Simple rules of thumb for anti-inflammatory dieting include eating more plants, adding more omega-3s to your diet, focusing on antioxidants, eating less red meat, and cutting off processed foods.
Foods rich in antioxidants such as veggies, fruits, and leafy greens, for instance, can help delay, prevent, or repair some types of cell and tissue damage. Foods rich in omega-3 fatty acids such as walnuts, tuna, and salmon can play a vital role in regulating your body’s inflammation and could also help regulate pain that is caused by inflammation.
It’s also essential to consume what is known as the ‘DASH’ diet, which are just foods recommended by the American Heart Association to stop hypertension. The diet includes less refined grains, reduced salt, and is rich in fiber, calcium, magnesium, and potassium.
- Watch Sodium Intake
Sodium may be an essential mineral to our healthy living, but too much of it can harm your heart. An average person today takes about 3400 milligrams of sodium each day, which is more than twice the 1500 milligrams, the recommended intake.

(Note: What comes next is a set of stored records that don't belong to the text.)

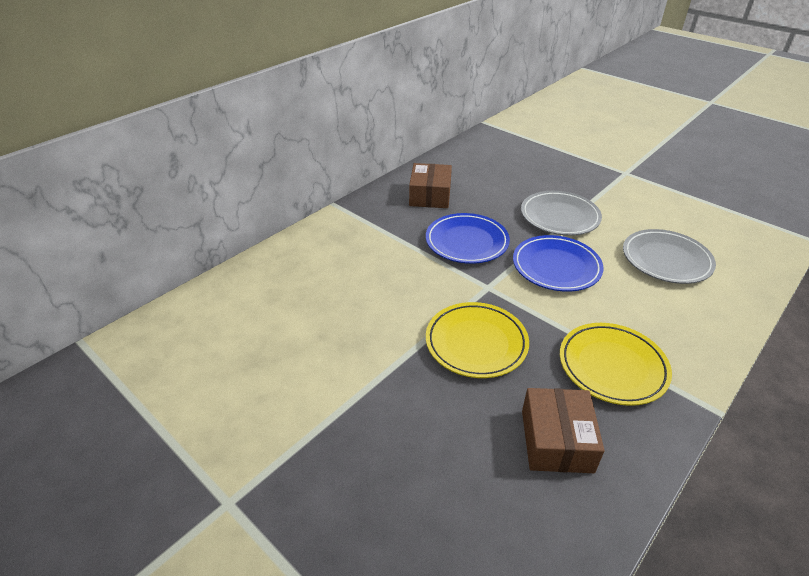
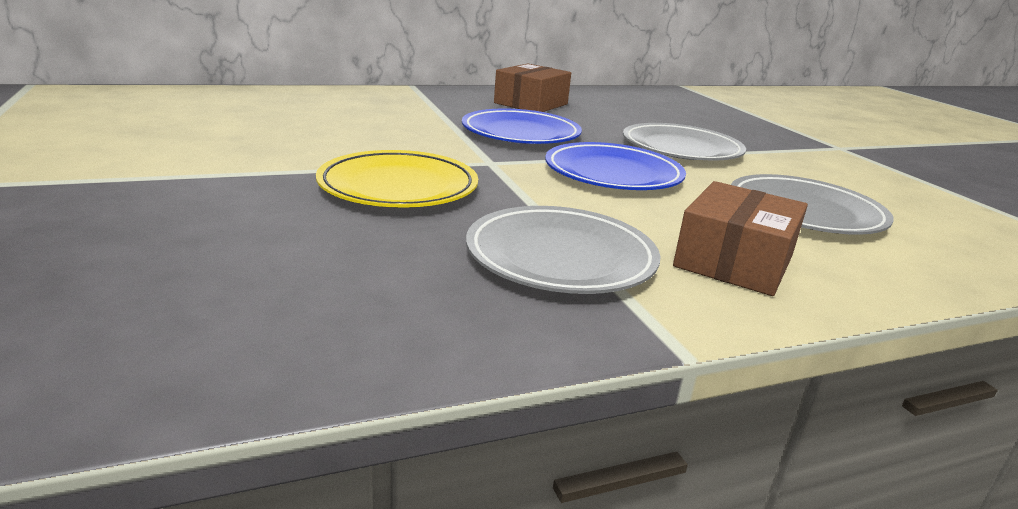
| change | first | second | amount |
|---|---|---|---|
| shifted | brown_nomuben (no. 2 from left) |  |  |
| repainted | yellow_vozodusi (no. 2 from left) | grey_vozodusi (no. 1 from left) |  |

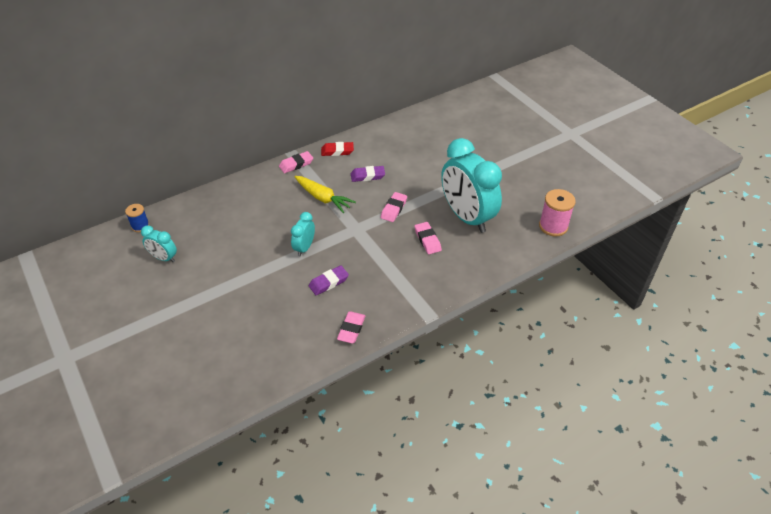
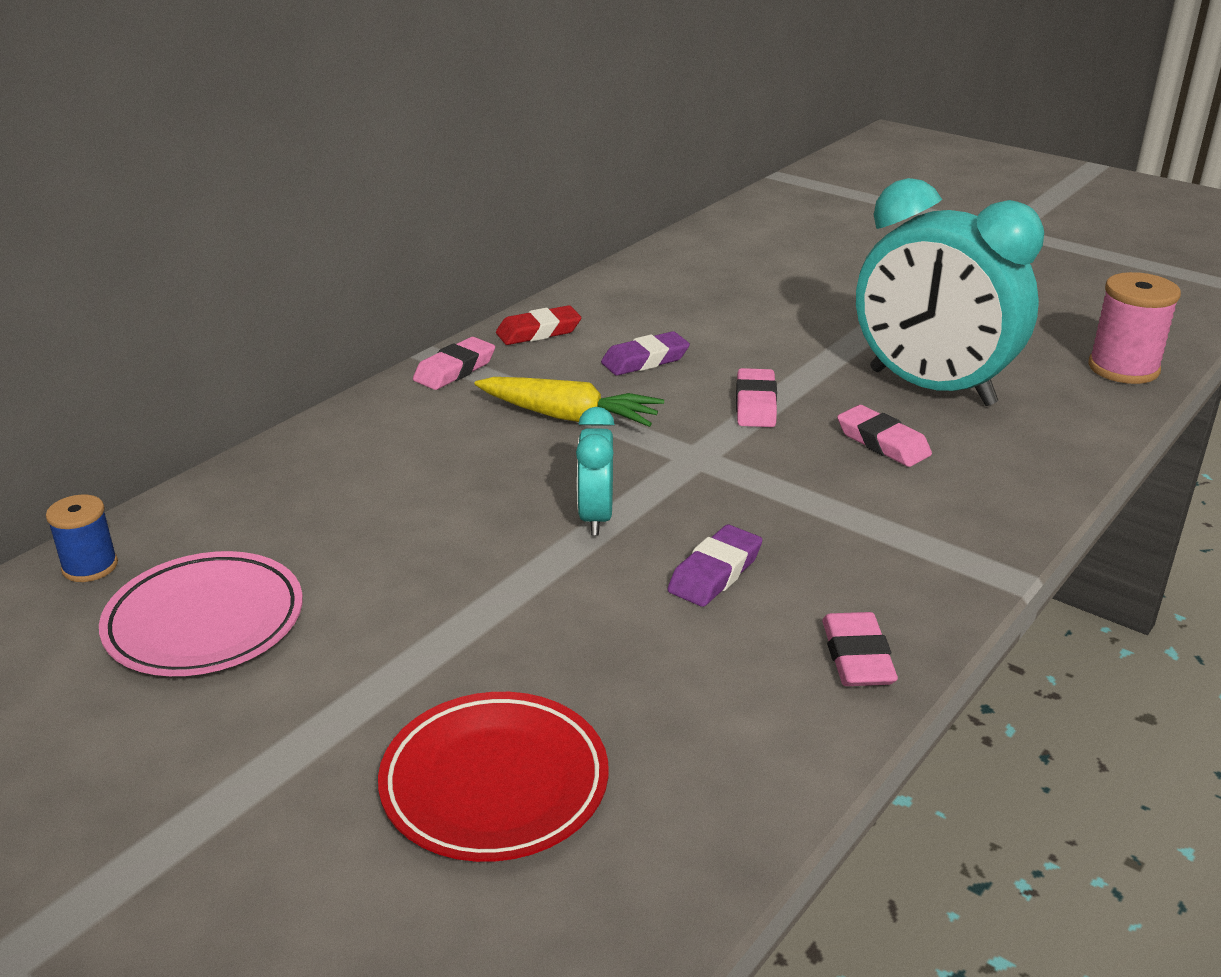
| change | first | second | amount |
|---|---|---|---|
| swapped | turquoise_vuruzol (no. 1 from left) | pink_vozodusi |  |
| new |  | red_vozodusi |  |

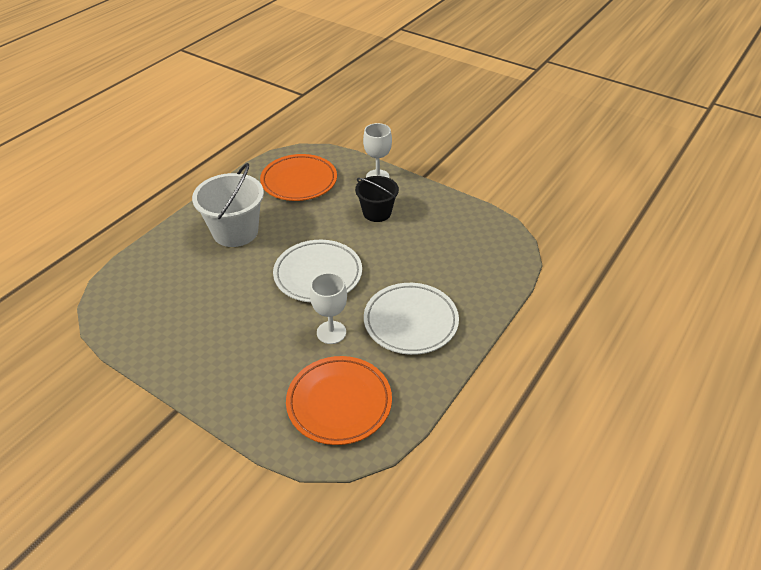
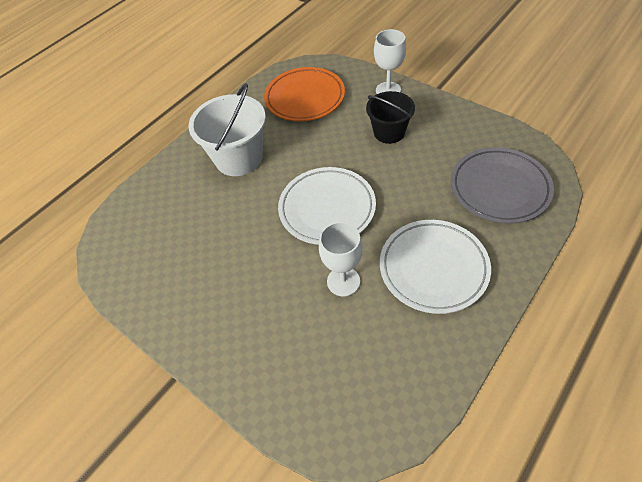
| change | first | second | amount |
|---|---|---|---|
| gone | orange_vozodusi (no. 2 from left) |  |  |
| new |  | grey_vozodusi |  |

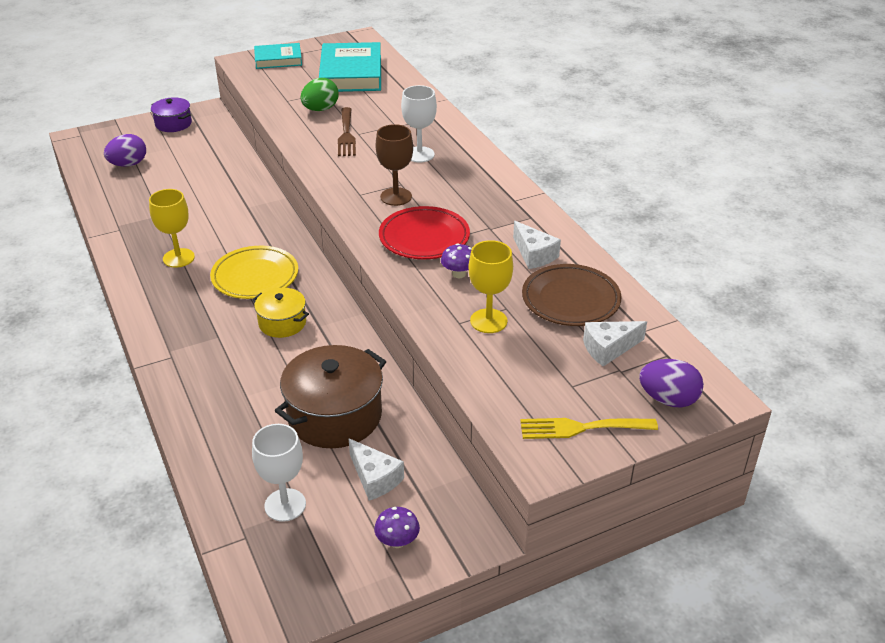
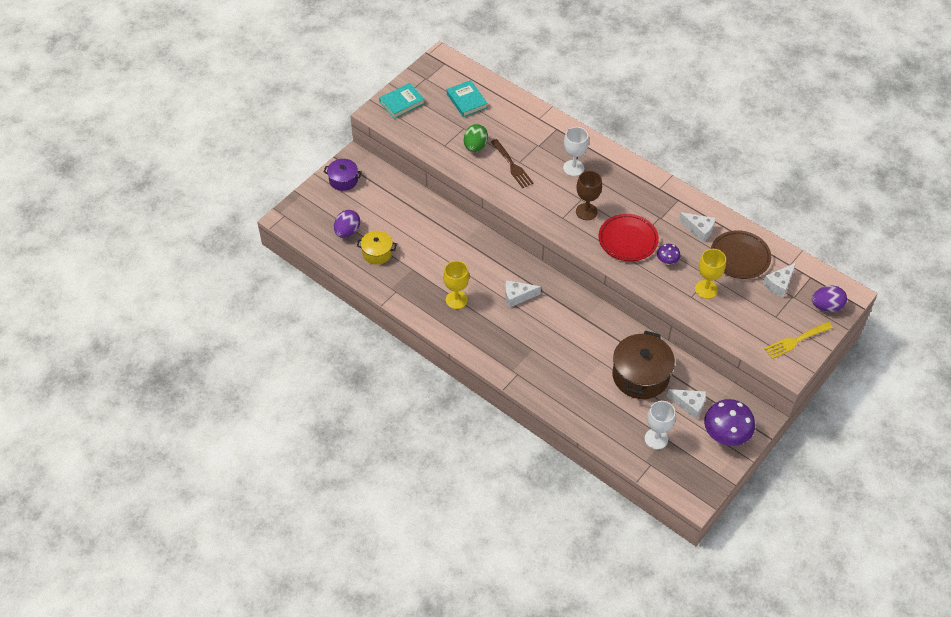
| change | first | second | amount |
|---|---|---|---|
| swapped | yellow_vozodusi | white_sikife (no. 1 from left) |  |
| shifted | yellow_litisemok |  |  |
| scaled | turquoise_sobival (no. 2 from left) |  | x0.60 |
| scaled | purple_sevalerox (no. 1 from left in the first image) | purple_sevalerox (no. 2 from left) | x2.02 |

Approximately 75% of the sodium you consume comes from sodium added to processed foods (pre-packaged, frozen, or canned), as well as the foods you eat from restaurants. The key point here is again to check the label list to determine if you are consuming foods that are high in sodium.
Consuming excessive ‘bad salt’ increased blood pressure, which, as mentioned previously, is a major risk factor for heart diseases. Aside from that, too much sodium also increases your risk of developing osteoporosis, stroke, and heart failure.
- Embrace Healthy Sleep Habits
Lastly, it is vital to prioritize healthy sleeping habits. As a naturopathic doctor, I recommend having seven hours of sleep each night. While this may not be possible to achieve every night, given our daily routines, it makes sense because a recent study evidenced that too much sleep or too little can lead to a higher risk of heart attacks in adults.
Good quality sleep affords your heart a great chance to relax and rejuvenate as heart rate and blood pressure go down at night. It also helps you reduce stress. People who don’t have good quality sleep are at a higher risk of developing coronary heart disease and cardiovascular conditions, regardless of exercise habits, weight, or age.